Background: Evolution toward remote lifestyles, including healthcare access, has accelerated due to the COVID-19 pandemic. Challenges related to participant recruitment and retention mean clinical trial design is also evolving toward a remote model where trials use digital health technologies and services to improve patient experience. A Decentralized Clinical Trial (DCT) is an emerging model where assessment of patients can occur outside of a traditional site, including at a patient's own home. Hybrid trials which incorporate some DCT components increase convenience and enhance accessibility to patients. Several professional organizations including the Clinical Trials Transformation Initiative and Decentralized Trials and Research Alliance advocate DCT design in clinical studies.

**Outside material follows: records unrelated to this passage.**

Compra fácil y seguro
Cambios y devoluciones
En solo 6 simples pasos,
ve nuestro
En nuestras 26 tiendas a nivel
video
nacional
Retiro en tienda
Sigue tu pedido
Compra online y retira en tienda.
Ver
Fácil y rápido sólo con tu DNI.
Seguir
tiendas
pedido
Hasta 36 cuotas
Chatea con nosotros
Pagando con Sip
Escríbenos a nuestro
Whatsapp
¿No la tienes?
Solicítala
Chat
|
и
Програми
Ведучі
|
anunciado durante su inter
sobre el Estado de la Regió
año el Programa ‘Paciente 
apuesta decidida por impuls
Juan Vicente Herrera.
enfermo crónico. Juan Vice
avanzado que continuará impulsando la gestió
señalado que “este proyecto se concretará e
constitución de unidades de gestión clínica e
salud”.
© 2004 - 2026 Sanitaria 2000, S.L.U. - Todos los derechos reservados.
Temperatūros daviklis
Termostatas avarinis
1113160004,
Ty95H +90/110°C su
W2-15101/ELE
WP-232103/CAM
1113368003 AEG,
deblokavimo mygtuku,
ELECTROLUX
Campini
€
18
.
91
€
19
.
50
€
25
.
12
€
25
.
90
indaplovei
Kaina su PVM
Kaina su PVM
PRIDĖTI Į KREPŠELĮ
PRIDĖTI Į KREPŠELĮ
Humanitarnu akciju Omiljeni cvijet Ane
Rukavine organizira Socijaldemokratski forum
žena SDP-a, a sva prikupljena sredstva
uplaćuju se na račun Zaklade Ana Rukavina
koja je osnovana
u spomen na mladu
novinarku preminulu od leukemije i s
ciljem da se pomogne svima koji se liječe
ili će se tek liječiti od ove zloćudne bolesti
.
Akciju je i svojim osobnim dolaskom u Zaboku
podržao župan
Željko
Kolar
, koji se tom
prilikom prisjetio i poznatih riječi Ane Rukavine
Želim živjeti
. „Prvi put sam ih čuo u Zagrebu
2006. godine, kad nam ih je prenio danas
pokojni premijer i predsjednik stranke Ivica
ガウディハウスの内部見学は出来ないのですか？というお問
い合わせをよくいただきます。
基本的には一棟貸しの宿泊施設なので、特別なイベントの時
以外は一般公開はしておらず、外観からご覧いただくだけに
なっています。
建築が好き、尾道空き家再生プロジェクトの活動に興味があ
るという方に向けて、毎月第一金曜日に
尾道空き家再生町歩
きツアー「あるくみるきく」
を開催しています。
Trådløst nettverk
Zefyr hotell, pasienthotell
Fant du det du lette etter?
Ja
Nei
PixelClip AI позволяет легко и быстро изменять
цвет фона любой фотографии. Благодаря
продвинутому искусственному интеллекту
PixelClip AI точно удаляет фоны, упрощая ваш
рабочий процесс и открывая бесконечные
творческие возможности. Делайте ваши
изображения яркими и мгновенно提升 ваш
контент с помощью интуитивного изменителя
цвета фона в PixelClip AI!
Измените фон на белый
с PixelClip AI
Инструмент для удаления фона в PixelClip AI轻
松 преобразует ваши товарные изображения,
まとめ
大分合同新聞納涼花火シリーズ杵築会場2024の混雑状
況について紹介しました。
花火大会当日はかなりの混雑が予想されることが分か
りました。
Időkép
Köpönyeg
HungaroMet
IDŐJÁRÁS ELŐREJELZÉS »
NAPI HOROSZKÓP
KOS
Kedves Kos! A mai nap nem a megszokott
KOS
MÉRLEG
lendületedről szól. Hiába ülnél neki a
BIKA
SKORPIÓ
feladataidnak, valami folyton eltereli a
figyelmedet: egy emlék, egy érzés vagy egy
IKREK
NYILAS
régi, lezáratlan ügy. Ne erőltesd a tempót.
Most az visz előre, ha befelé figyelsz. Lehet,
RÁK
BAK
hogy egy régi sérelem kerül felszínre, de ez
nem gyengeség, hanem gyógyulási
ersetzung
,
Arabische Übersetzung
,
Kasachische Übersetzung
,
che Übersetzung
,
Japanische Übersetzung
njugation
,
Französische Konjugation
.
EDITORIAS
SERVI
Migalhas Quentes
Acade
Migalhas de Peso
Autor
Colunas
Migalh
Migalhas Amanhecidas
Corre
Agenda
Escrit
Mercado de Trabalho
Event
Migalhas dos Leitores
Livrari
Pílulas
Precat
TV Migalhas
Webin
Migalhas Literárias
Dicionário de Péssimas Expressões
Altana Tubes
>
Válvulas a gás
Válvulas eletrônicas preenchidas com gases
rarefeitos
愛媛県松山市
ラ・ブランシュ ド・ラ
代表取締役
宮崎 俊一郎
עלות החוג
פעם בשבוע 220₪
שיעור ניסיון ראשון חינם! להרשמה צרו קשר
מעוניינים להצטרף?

Draft guidance on the use of digital health technology for remote data acquisition from participants in clinical trials has been recently issued by the FDA. They recognize that to improve participant recruitment and retention, and increase patient diversity, remote data collection can allow more frequent or even continuous data collection that may better represent real-world experience with the study drug. DCTs are particularly relevant for rare diseases such as PBC where patients may not be in close proximity to a specialist. In fact, 70% of patients with PBC surveyed indicated they would be more likely to participate in a clinical trial if remote options were available. Method(s) The Phase 3 GLISTEN trial (NCT04950127) is investigating the efficacy and safety of linerixibat for the treatment of cholestatic pruritus in patients with PBC. Several operating models are in place, including a fully decentralized option (Figure). DCT elements included in GLISTEN include digital recruitment of patients via social media/patient groups, remote completion of informed consent, telemedicine, electronic clinical and patient-reported outcome (PRO) assessments, home health visits, and direct shipment of study drug/placebo to the patient's home. The primary endpoint in GLISTEN is a PRO, making it compatible with a DCT approach. Result(s) Patient recruitment is ongoing;the study is active at physical study sites worldwide and as a fully remote DCT in the USA. Conclusion(s) Incorporation of DCT design elements into GLISTEN is expected to address the issues of limited numbers and diversity of patients recruited, which is particularly important for a rare disease such as PBC.